Consequently
Amrei made up her mind to release herself from this uncanny position of
being alone with Black Marianne; she demanded that Damie should be taken
into the house. At first Marianne opposed it vehemently, but when Amrei
threatened to leave the house herself, and then coaxed her in such a
childlike way and tried so hard to do whatever would best please her,
the old woman at last consented.
Damie, who had learned from Crappy Zachy to knit wool, now sat beneath
the parental roof again; and at night, when the brother and sister were
asleep in the garret, each one of them would wake the other when they
heard Black Marianne down stairs, running to and fro and muttering to
herself.
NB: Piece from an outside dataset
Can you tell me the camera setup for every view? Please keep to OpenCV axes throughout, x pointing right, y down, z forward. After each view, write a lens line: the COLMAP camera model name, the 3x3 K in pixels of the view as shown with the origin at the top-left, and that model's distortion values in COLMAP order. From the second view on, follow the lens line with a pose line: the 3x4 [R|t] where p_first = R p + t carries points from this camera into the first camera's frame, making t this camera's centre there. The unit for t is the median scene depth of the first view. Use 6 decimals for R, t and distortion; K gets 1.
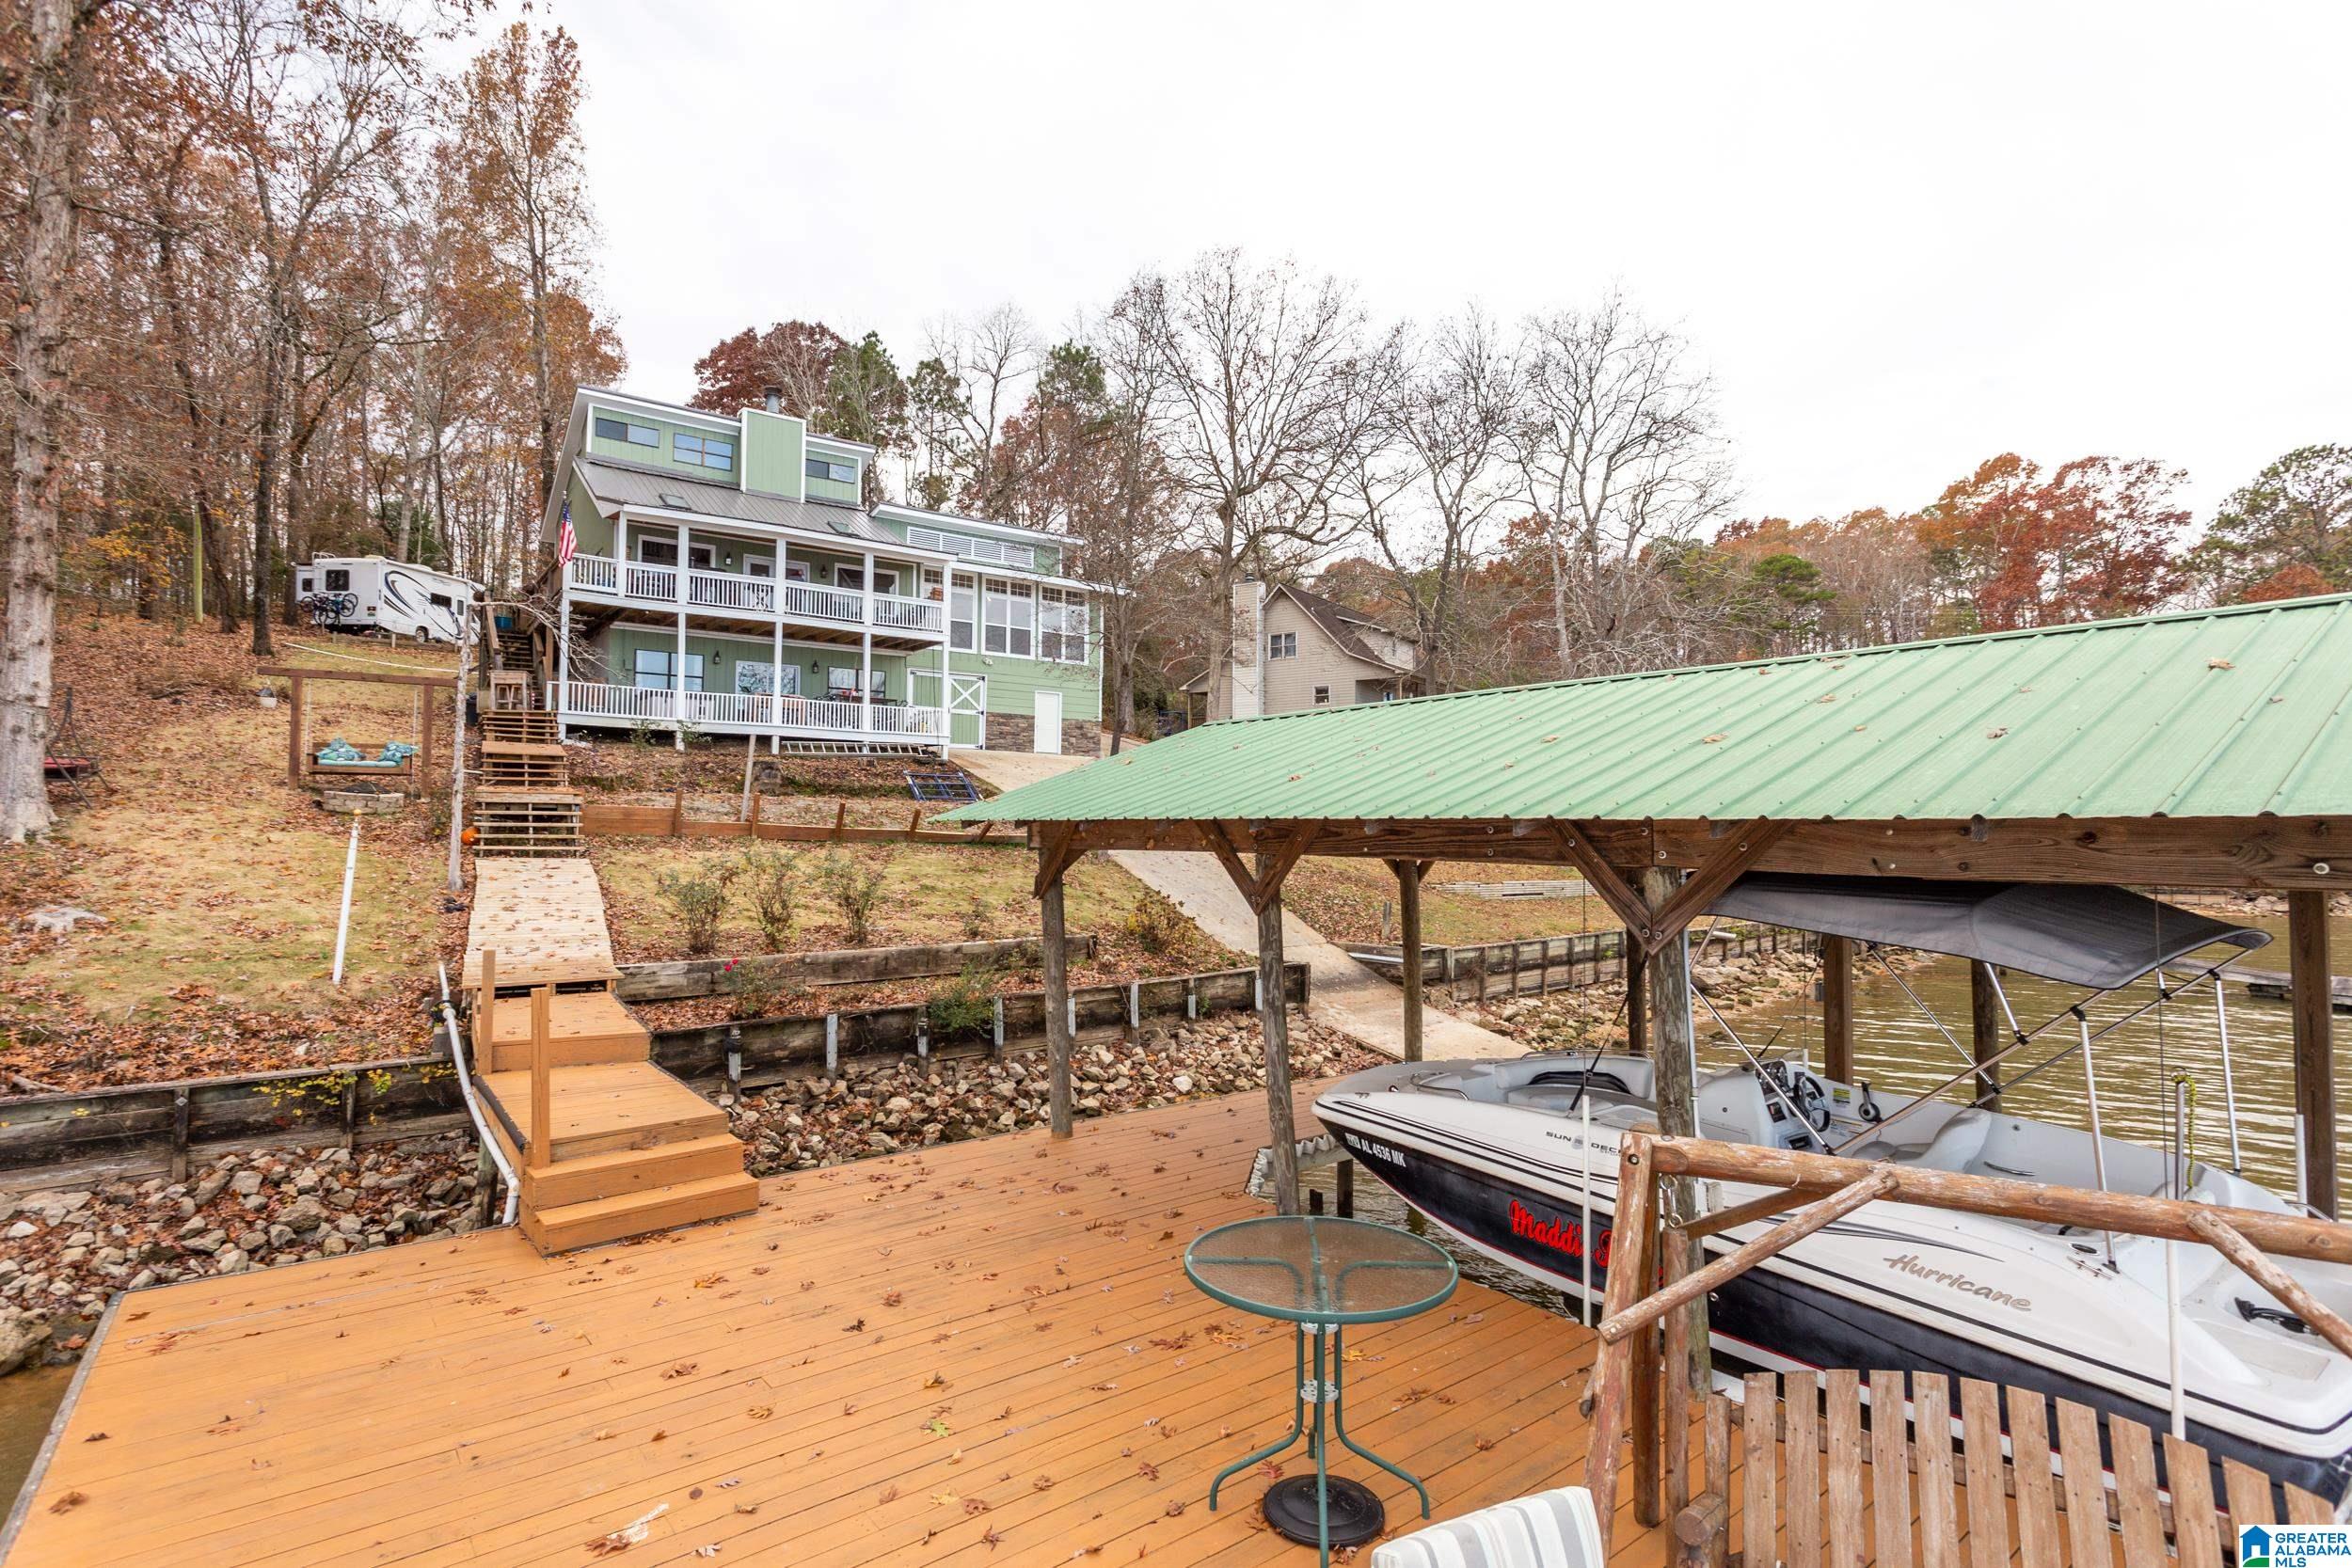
lens RADIAL K [[1089.1, 0, 1156.7], [0, 1089.1, 774.9], [0, 0, 1]] dist [0.002081, 0.001142]
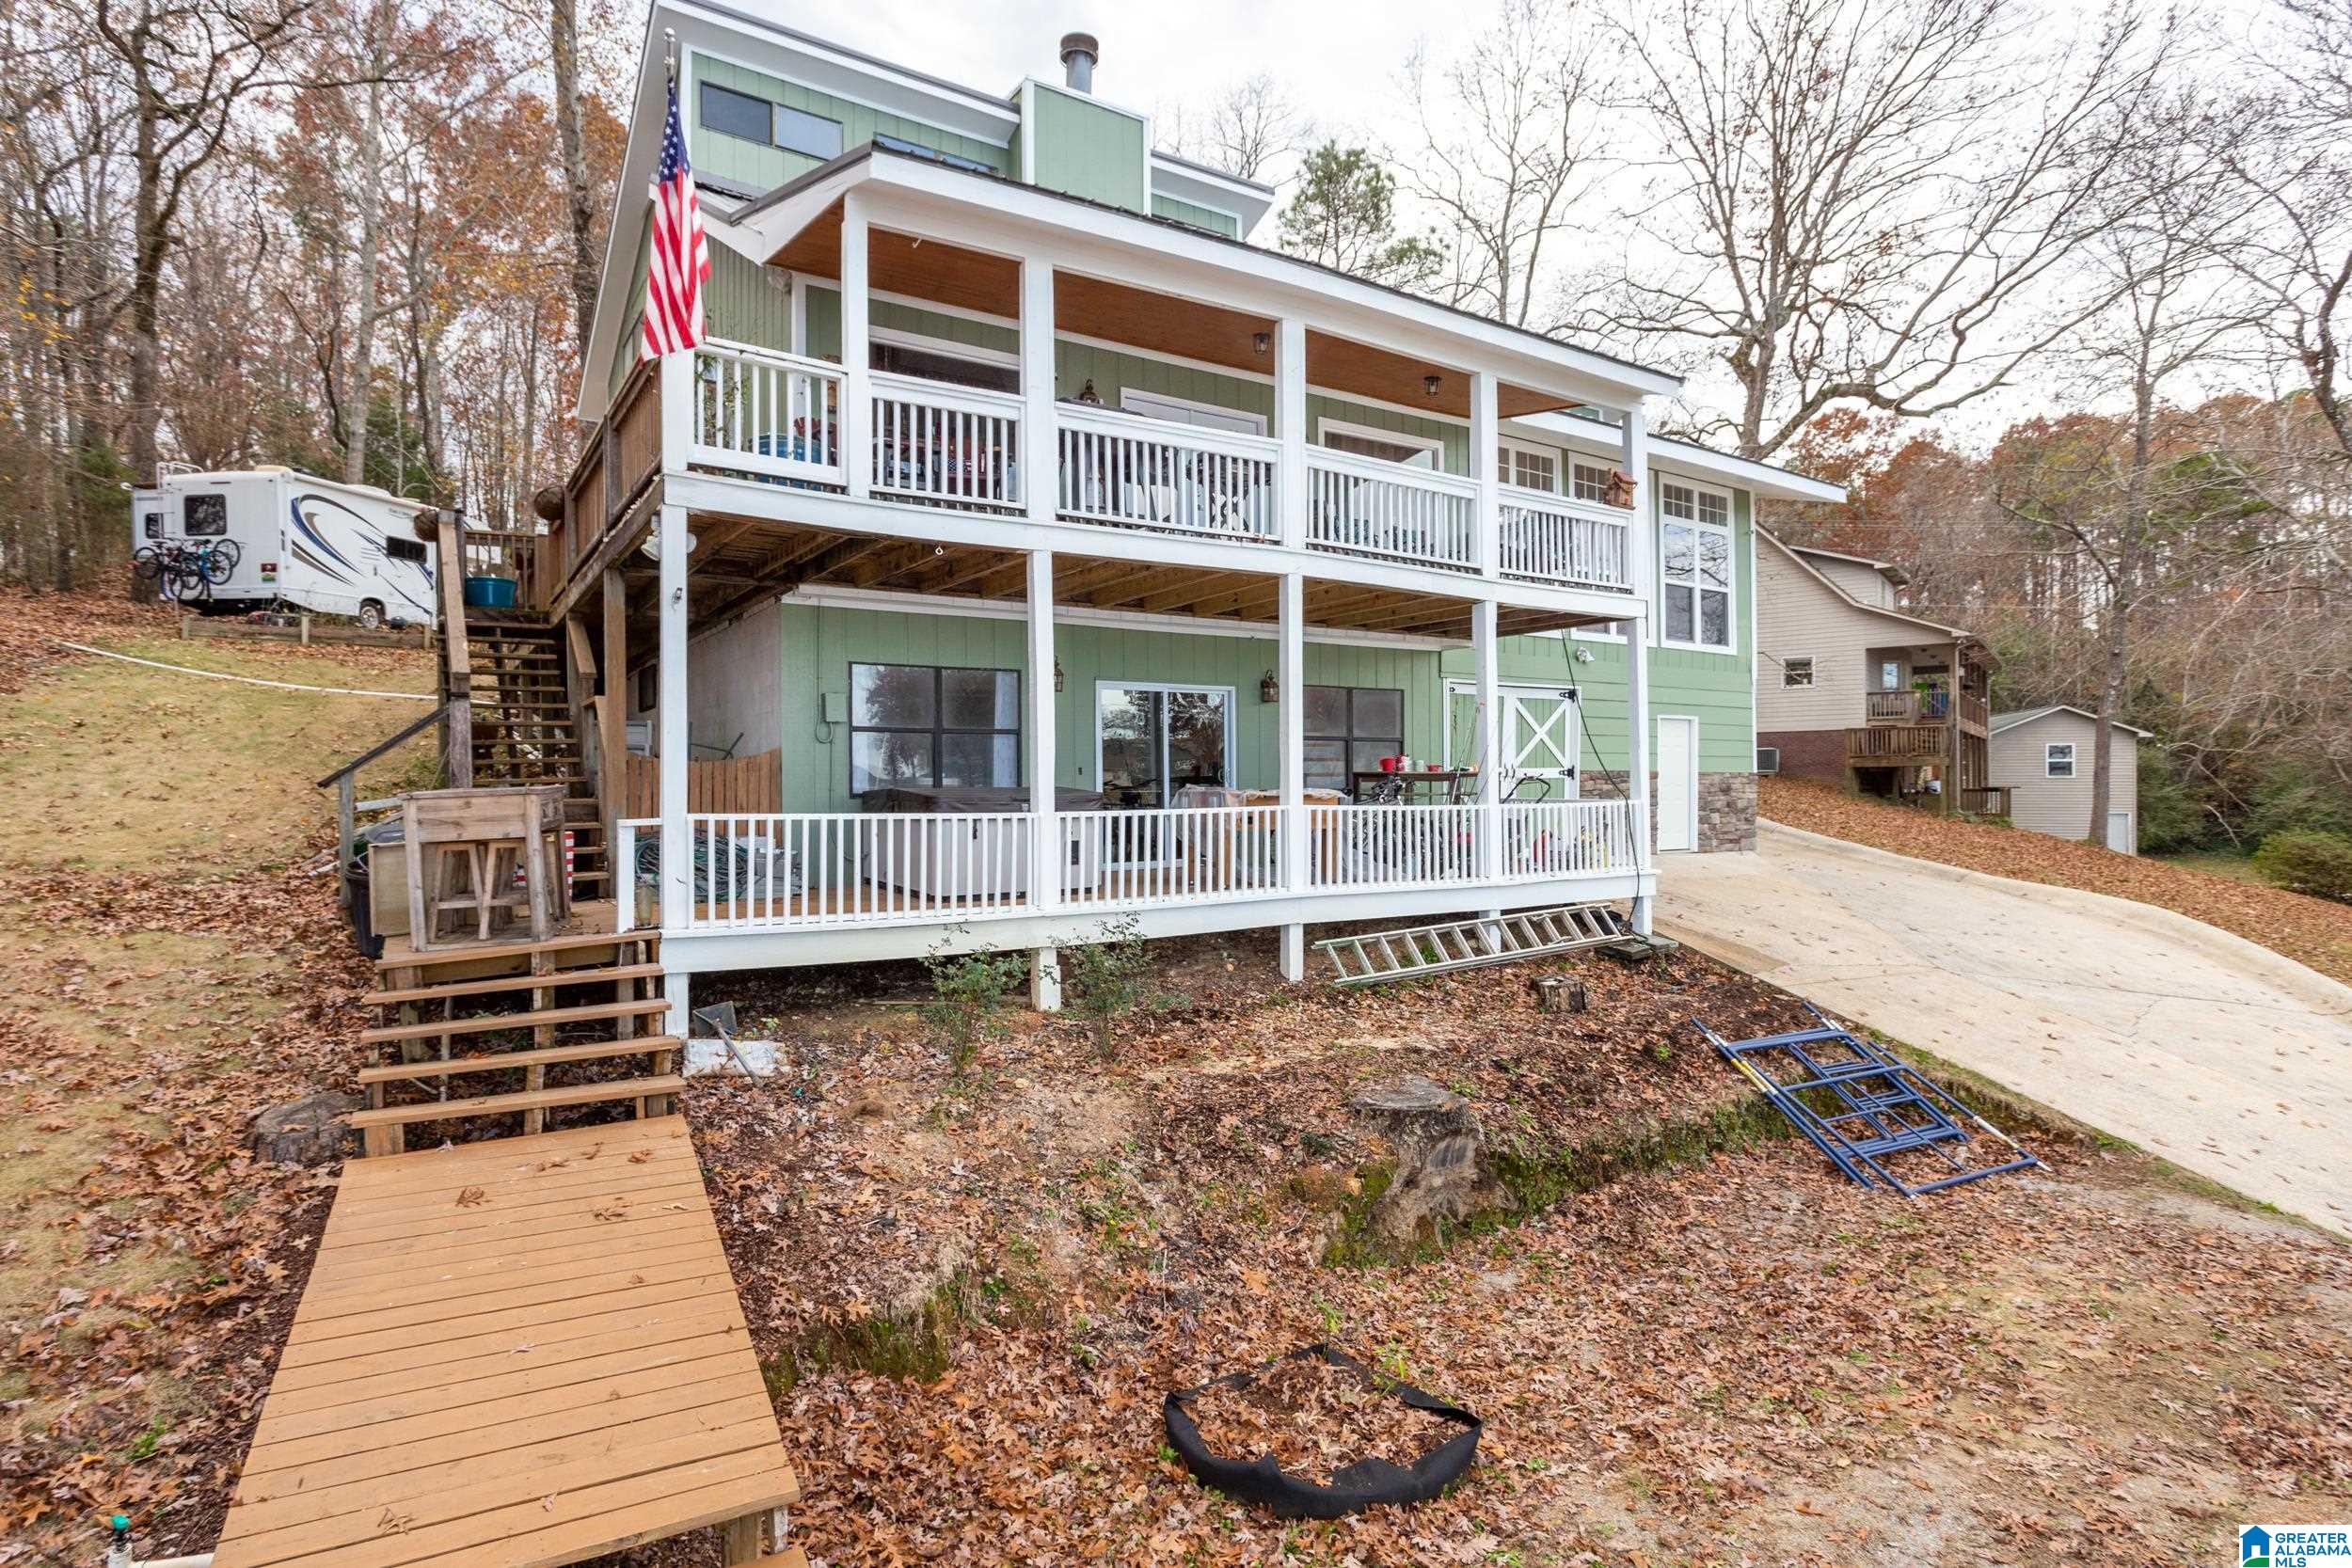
lens RADIAL K [[1185.2, 0, 1176.0], [0, 1185.2, 784.0], [0, 0, 1]] dist [-0.003942, -0.000734]
pose [[0.998397, -0.013130, -0.055049, -0.293633], [0.015468, 0.998986, 0.042278, -0.075526], [0.054438, -0.043061, 0.997588, 0.518953]]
But Damie's transmigration to Black Marianne's was the cause of
new trouble. Damie was exceedingly discontented at having been compelled
to learn a miserable trade that was fit only for a cripple. He wanted to
be a mason, and although Amrei was very much opposed to it, for she
predicted that he would not keep at it, Black Marianne supported him in
it. She would have liked to make all the young lads masons, and then to
have sent them out on their travels that they might bring back news of
her John.
Black Marianne seldom went to church, but she always liked to have
anybody else borrow her hymn-book and take it to church--it seemed to
give her a kind of pleasure to have it there.